* begin *

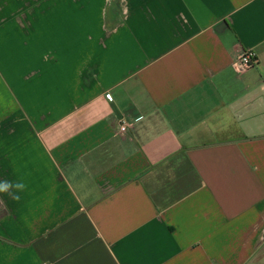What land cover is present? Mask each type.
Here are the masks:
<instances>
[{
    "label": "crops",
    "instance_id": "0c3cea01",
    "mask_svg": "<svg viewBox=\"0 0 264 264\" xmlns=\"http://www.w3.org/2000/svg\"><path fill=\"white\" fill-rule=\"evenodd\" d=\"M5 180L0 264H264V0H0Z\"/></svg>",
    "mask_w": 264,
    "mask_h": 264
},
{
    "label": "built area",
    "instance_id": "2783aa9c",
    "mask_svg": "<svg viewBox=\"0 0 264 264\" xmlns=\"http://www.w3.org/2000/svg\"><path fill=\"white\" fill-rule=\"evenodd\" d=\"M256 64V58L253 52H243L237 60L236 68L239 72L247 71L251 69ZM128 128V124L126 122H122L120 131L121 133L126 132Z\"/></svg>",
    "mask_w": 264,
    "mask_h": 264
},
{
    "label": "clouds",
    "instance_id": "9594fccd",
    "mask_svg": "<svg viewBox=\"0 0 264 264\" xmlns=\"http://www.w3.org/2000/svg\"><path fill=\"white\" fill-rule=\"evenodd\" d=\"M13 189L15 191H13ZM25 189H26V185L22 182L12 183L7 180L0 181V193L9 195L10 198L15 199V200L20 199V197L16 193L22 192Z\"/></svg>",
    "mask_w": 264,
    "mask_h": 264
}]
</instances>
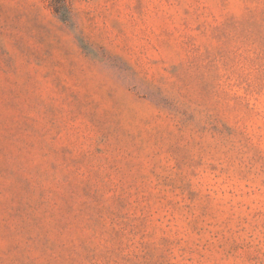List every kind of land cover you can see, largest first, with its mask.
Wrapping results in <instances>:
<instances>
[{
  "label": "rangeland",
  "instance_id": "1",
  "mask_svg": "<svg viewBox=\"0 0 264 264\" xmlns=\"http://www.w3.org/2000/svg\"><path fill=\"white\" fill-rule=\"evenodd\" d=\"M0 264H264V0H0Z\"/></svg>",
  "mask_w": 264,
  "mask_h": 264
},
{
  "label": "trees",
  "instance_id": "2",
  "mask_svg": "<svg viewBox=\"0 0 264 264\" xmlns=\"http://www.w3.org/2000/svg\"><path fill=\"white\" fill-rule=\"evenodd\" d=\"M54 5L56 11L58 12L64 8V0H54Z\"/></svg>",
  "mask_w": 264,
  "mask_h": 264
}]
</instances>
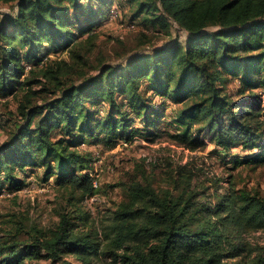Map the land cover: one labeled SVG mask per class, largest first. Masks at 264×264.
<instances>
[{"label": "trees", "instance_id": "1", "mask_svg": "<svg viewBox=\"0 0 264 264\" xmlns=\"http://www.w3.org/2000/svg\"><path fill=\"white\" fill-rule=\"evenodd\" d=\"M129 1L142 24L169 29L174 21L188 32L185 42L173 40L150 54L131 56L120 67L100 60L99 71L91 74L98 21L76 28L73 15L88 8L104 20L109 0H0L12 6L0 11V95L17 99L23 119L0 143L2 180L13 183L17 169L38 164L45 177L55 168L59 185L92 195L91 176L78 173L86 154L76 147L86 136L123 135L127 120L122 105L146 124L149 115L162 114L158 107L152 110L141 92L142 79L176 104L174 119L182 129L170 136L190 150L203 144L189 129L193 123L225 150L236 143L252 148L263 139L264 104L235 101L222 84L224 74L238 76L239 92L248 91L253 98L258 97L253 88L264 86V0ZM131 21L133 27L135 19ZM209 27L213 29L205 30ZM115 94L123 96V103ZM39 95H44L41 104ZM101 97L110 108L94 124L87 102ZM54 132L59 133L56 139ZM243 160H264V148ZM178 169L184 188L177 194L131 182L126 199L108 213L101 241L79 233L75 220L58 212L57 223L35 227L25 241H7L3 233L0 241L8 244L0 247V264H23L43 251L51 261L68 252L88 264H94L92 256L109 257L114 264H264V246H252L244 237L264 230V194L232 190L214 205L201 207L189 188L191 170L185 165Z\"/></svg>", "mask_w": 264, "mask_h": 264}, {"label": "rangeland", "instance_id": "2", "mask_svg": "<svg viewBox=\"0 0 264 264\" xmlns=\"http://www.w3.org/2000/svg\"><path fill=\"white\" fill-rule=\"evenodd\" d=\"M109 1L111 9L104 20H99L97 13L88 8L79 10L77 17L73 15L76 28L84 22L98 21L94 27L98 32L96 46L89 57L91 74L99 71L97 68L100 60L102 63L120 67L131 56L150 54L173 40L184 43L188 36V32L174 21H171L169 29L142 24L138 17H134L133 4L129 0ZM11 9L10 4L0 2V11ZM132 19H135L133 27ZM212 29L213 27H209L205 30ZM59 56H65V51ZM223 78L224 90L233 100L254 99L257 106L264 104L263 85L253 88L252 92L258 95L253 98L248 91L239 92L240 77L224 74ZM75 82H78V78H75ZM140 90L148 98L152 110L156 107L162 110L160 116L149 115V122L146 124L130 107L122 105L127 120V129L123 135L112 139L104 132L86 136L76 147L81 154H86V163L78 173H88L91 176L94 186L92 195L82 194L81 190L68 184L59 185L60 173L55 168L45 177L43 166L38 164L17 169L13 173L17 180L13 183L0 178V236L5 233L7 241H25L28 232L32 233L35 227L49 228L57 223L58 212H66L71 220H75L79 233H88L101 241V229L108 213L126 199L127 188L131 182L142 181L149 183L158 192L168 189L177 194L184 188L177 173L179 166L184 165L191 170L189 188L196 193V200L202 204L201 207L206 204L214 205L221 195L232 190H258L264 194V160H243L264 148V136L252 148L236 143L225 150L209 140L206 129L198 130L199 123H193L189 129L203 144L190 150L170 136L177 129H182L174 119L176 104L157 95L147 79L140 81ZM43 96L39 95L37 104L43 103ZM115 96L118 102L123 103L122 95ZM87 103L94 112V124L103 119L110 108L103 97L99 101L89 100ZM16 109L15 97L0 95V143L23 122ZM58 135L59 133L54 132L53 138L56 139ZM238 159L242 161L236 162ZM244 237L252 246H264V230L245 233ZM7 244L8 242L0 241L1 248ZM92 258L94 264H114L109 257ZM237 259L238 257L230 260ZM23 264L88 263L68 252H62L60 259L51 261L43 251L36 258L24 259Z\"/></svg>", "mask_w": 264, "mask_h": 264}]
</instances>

* end *
* begin *

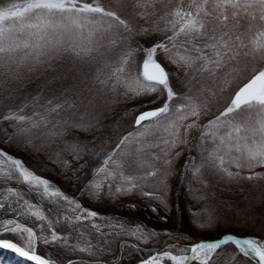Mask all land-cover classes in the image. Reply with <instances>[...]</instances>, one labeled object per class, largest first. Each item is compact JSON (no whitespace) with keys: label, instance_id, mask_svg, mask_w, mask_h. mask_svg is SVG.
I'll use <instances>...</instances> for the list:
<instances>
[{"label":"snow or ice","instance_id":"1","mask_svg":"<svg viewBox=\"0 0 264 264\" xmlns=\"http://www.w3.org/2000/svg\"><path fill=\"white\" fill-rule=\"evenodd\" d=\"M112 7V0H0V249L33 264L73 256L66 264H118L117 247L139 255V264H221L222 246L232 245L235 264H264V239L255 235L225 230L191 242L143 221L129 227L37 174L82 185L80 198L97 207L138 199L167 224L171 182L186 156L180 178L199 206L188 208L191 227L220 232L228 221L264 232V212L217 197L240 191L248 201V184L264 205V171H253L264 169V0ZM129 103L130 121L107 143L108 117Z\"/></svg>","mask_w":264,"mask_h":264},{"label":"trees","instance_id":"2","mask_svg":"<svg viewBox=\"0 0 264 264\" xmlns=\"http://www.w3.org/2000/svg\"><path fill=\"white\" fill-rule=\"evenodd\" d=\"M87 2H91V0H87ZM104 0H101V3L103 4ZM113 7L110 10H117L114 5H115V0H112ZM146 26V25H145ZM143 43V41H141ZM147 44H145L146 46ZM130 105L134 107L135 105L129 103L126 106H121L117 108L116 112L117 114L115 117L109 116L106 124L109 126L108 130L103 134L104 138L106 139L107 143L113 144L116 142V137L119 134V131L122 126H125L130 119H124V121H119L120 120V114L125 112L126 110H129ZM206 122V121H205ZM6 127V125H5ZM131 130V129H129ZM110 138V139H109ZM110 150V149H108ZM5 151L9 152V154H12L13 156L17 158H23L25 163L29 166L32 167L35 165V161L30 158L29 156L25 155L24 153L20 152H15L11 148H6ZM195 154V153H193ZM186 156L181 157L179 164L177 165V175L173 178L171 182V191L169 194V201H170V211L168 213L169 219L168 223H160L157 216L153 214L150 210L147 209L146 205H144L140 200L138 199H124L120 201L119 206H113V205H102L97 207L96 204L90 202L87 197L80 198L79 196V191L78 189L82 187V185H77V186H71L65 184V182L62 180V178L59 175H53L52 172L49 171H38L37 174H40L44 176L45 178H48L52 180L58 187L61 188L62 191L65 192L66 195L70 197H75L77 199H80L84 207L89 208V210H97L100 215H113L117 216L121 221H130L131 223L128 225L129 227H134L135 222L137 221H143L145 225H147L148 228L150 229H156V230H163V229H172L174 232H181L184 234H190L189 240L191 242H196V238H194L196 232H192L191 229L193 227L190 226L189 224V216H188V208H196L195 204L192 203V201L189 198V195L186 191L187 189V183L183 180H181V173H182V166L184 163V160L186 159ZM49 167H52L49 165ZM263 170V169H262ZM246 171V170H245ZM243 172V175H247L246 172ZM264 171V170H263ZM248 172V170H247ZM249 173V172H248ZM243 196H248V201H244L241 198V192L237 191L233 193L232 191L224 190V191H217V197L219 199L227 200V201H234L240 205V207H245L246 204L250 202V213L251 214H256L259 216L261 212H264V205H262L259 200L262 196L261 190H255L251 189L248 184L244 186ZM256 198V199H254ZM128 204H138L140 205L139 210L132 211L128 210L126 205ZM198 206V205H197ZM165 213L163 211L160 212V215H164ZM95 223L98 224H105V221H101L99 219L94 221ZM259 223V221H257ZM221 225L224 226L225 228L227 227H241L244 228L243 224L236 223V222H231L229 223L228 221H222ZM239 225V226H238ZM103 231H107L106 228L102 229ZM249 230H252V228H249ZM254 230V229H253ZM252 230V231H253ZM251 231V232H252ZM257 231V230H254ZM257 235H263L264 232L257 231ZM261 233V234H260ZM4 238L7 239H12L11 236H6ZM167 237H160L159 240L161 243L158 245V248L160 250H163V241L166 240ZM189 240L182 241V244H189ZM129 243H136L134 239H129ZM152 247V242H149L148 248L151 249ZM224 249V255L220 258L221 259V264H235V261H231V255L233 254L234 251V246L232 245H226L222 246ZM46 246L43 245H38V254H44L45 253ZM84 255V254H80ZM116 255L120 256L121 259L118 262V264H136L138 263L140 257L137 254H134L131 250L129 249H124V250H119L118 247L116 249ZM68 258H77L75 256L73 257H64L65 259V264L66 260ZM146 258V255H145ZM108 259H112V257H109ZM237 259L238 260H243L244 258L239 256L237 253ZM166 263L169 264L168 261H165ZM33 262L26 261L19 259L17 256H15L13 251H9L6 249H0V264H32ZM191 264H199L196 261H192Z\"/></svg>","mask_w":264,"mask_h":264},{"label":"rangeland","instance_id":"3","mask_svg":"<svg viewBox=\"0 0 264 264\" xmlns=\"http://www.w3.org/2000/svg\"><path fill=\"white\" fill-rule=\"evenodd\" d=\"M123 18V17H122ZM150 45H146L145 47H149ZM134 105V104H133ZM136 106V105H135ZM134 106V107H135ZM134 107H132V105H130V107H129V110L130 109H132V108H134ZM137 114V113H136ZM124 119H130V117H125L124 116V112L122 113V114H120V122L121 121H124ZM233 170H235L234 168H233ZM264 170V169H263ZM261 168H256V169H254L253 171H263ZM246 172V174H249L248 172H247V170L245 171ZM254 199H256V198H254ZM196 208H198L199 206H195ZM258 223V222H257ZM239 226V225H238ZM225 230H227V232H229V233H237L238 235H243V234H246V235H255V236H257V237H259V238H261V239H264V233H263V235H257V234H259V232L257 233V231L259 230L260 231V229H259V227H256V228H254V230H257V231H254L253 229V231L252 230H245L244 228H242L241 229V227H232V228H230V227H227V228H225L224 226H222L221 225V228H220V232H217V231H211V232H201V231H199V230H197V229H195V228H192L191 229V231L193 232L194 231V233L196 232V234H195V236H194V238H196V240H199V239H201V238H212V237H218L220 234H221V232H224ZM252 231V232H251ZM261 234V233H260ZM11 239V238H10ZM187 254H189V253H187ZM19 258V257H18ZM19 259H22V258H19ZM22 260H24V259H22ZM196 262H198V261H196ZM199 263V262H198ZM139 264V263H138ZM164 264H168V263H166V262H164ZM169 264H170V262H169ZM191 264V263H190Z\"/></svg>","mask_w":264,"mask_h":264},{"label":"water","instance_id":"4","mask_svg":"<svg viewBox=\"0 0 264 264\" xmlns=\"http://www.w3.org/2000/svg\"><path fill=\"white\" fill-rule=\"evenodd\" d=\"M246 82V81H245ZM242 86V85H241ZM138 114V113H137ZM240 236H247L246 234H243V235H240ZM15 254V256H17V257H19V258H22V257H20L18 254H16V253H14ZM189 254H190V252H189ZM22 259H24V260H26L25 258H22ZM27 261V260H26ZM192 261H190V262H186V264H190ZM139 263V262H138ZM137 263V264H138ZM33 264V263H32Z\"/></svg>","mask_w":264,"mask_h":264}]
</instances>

* end *

● SHORT TASK:
Starting at the line that contains "What land cover is present? Mask each type." and ending with the line that contains "64V58L253 52H243L237 60L236", copy those items verbatim, including both end lines. Leave the pictures out.

● FULL SOLUTION:
What land cover is present? Mask each type.
Here are the masks:
<instances>
[{
    "label": "crops",
    "instance_id": "0c3cea01",
    "mask_svg": "<svg viewBox=\"0 0 264 264\" xmlns=\"http://www.w3.org/2000/svg\"><path fill=\"white\" fill-rule=\"evenodd\" d=\"M5 180L0 264H264V0H0Z\"/></svg>",
    "mask_w": 264,
    "mask_h": 264
},
{
    "label": "built area",
    "instance_id": "2783aa9c",
    "mask_svg": "<svg viewBox=\"0 0 264 264\" xmlns=\"http://www.w3.org/2000/svg\"><path fill=\"white\" fill-rule=\"evenodd\" d=\"M256 64V58L253 52H243L237 60L236 68L239 72L247 71L251 69ZM128 128V124L126 122H122L120 131L121 133L126 132Z\"/></svg>",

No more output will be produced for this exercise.